Churches, Castles, and Communist Statues

After about a day in Budapest, I realized that, with a river splitting two rather impressive and distinctive cities, and a whole ton of touristy stuff to boot, Budapest would be joining a rather small list of cities that have three posts devoted to them (currently limited to Mexico City, Cape Town, Islanbul, and Havana, to my knowledge).


True to form, any major European city needs to have a magical cathedral. Budapest boasts it in the form of St Stephen’s Basilica, over in Pest.





My favorite part (as usual) was climbing the massive stairway up to the dome!



I made it up to the top just as a major rainstorm was setting in (time for coffee!).

One thing I really wanted to see was the Transport Museum, which apparently has tons of history about all forms of transport in Eastern Europe. It’s located on the other end of City Park, a massive green oasis in Pest that is a worthy attraction in itself.

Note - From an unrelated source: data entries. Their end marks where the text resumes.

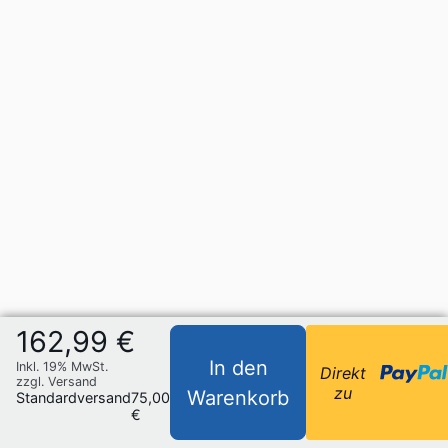
162,99 €
In den
Inkl. 19% MwSt.
Direkt
zzgl. Versand
zu
Warenkorb
Standardversand
75,00
€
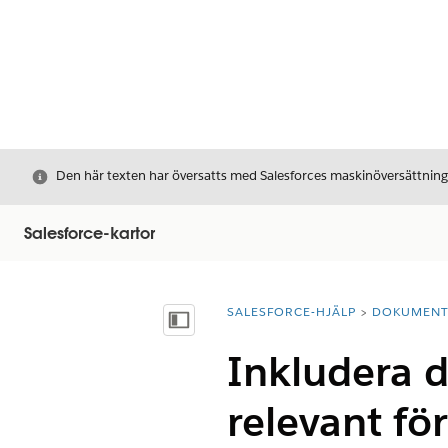
Stäng
Den här texten har översatts med Salesforces maskinöversättnin
Salesforce-kartor
SALESFORCE-HJÄLP
DOKUMEN
Du är här:
Visa innehållsförteckning
Inkludera 
relevant fö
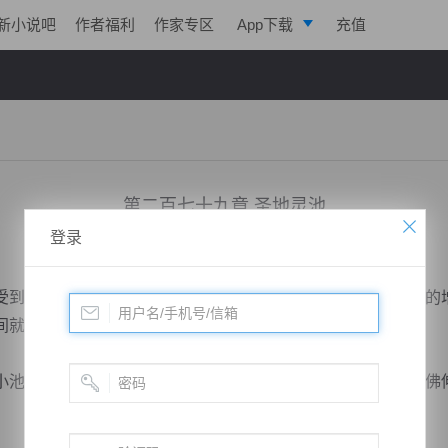
新小说吧
作者福利
作家专区
App下载
充值
逐浪小说
写作助手
第二百七十九章 圣地灵池
登录
小说：
寒帝传说
作者：
翎晨
更新时间：2016-12-09 14:35 字数：2260
到这个神秘小池的灵气如此浓郁，让古寒心中的好奇心越发的
间就已经来到了小池的前方。
池塘，池子上当灵气浓郁的近乎实质话，氤氲其上让古寒仿佛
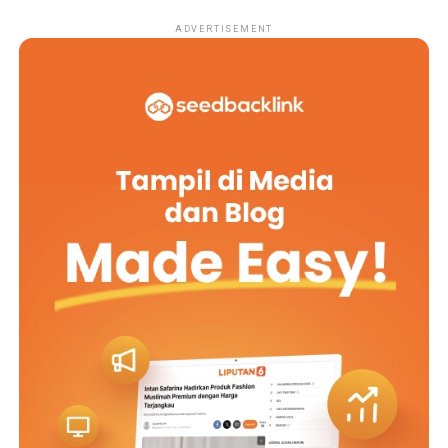
ADVERTISEMENT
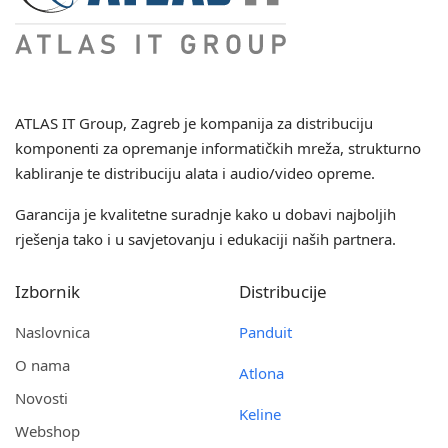
ATLAS IT Group
, Zagreb je kompanija za distribuciju
komponenti za opremanje informatičkih mreža, strukturno
kabliranje te distribuciju alata i audio/video opreme.
Garancija je kvalitetne suradnje kako u dobavi najboljih
rješenja tako i u savjetovanju i edukaciji naših partnera.
Izbornik
Distribucije
Naslovnica
Panduit
O nama
Atlona
Novosti
Keline
Webshop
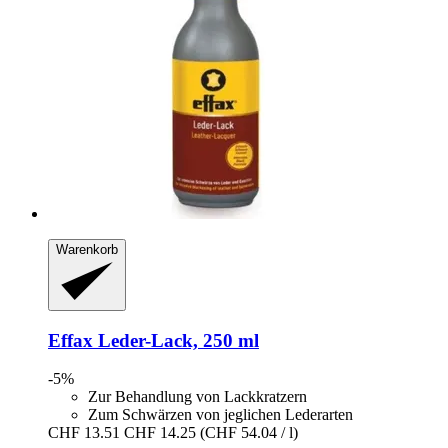
Warenkorb
Effax
Leder-​Lack, 250 ml
-5%
Zur Behandlung von Lackkratzern
Zum Schwärzen von jeglichen Lederarten
CHF 13.51
CHF 14.25
(CHF 54.04 / l)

The extensive statues of the Millennium Monument at the entrance of City Park.


To show off Hungarian architecture and culture back in the turn of the 20th Century, Hungary built this castle as a museum. It never served a defensive purpose, but is just to look pretty!


Nice little superfluous building to have laying around, huh?

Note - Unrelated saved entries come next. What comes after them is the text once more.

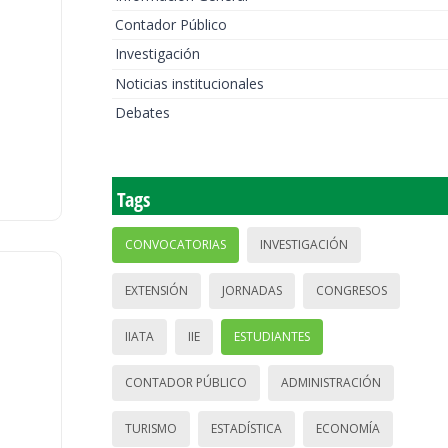
Contador Público
Investigación
Noticias institucionales
Debates
Tags
CONVOCATORIAS
INVESTIGACIÓN
EXTENSIÓN
JORNADAS
CONGRESOS
IIATA
IIE
ESTUDIANTES
CONTADOR PÚBLICO
ADMINISTRACIÓN
TURISMO
ESTADÍSTICA
ECONOMÍA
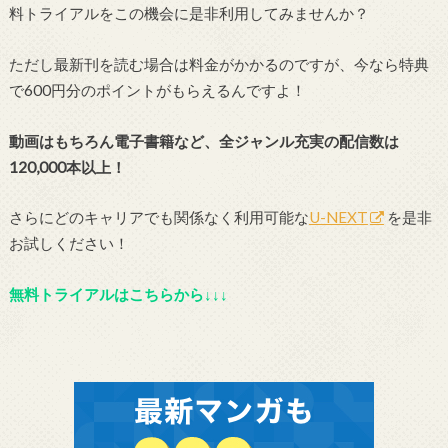
料トライアルをこの機会に是非利用してみませんか？
ただし最新刊を読む場合は料金がかかるのですが、今なら特典
で600円分のポイントがもらえるんですよ！
動画はもちろん電子書籍など、全ジャンル充実の配信数は
120,000本以上！
さらにどのキャリアでも関係なく利用可能な
U-NEXT
を是非
お試しください！
無料トライアルはこちらから↓↓↓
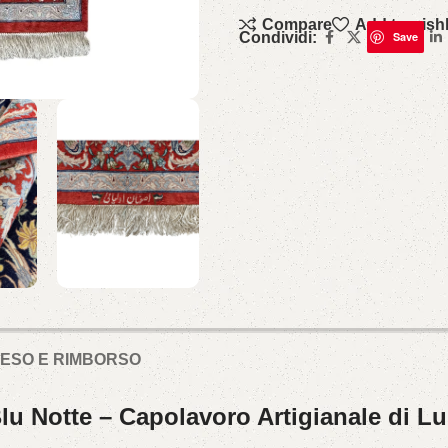
Compare
Add to wishl
Condividi:
Save
 RESO E RIMBORSO
Blu Notte – Capolavoro Artigianale di L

This little miniature road network of bike lanes, designed so children will understand the rules of the road, is beyond precious.


And, after walking several miles through Budapest’s affable environs, I arrived at the Transport Museum only to find…it was closed! For renovation! Until 2018! Emojis don’t begin to describe my sadness.

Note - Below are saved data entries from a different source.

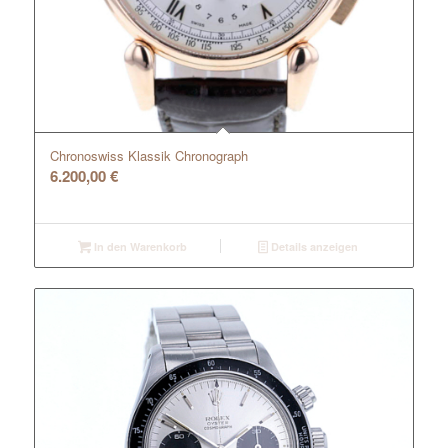
Chronoswiss Klassik Chronograph
6.200,00
€
In den Warenkorb
Details anzeigen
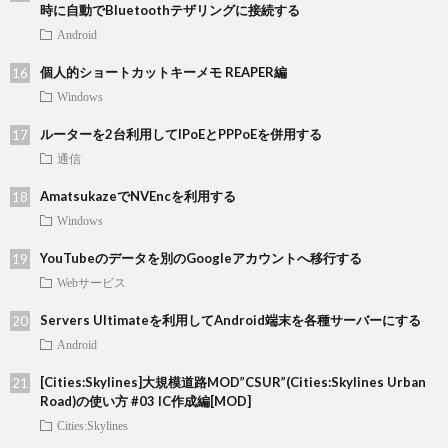
時に自動でBluetoothテザリングに接続する
Android
個人的ショートカットキーメモ REAPER編
Windows
ルーターを2台利用してIPoEとPPPoEを併用する
通信
AmatsukazeでNVEncを利用する
Windows
YouTubeのデータを別のGoogleアカウントへ移行する
Webサービス
Servers Ultimateを利用してAndroid端末を各種サーバーにする
Android
[Cities:Skylines]大規模道路MOD”CSUR”(Cities:Skylines Urban
Road)の使い方 #03 IC作成編[MOD]
Cities:Skylines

Fortunately, a little railcar that was turned into a cafe was on hand to cheer me up!

But my favorite attraction in Budapest, unsurprisingly given the trajectory of this overall trip, was a visit to Memento Park.


Memento Park, it turns out, is a sizable schlep outside of town, on the Buda side of the river.


A journey consisting of a tram ride, transferring onto a bus route that winds its way into the suburbs, is enough to dissuade many a visitor. But not this guy!


Memento Park is a collection of Soviet statues from around Budapest. Instead of being outright destroyed, they were taken to a park way out in the suburbs to be gawked at for eternity.




I mostly found the moments interesting for their size and themes, rather than the outright messages they send (which were typically patriotic and specific to the point of having very little modern meaning).


The notable exception: Stalin’s Boots. (Or a replica thereof.)

These were all that remained of a statue of Stalin that was torn down in the 1956 Revolution, as previously discussed, and once stood in the location of the current, modern monument. They remain a symbol of national pride and struggle against the Soviet Union.


Time to head to Pest’s train station, serving all points east, for my next stop: the heart of Transylvania!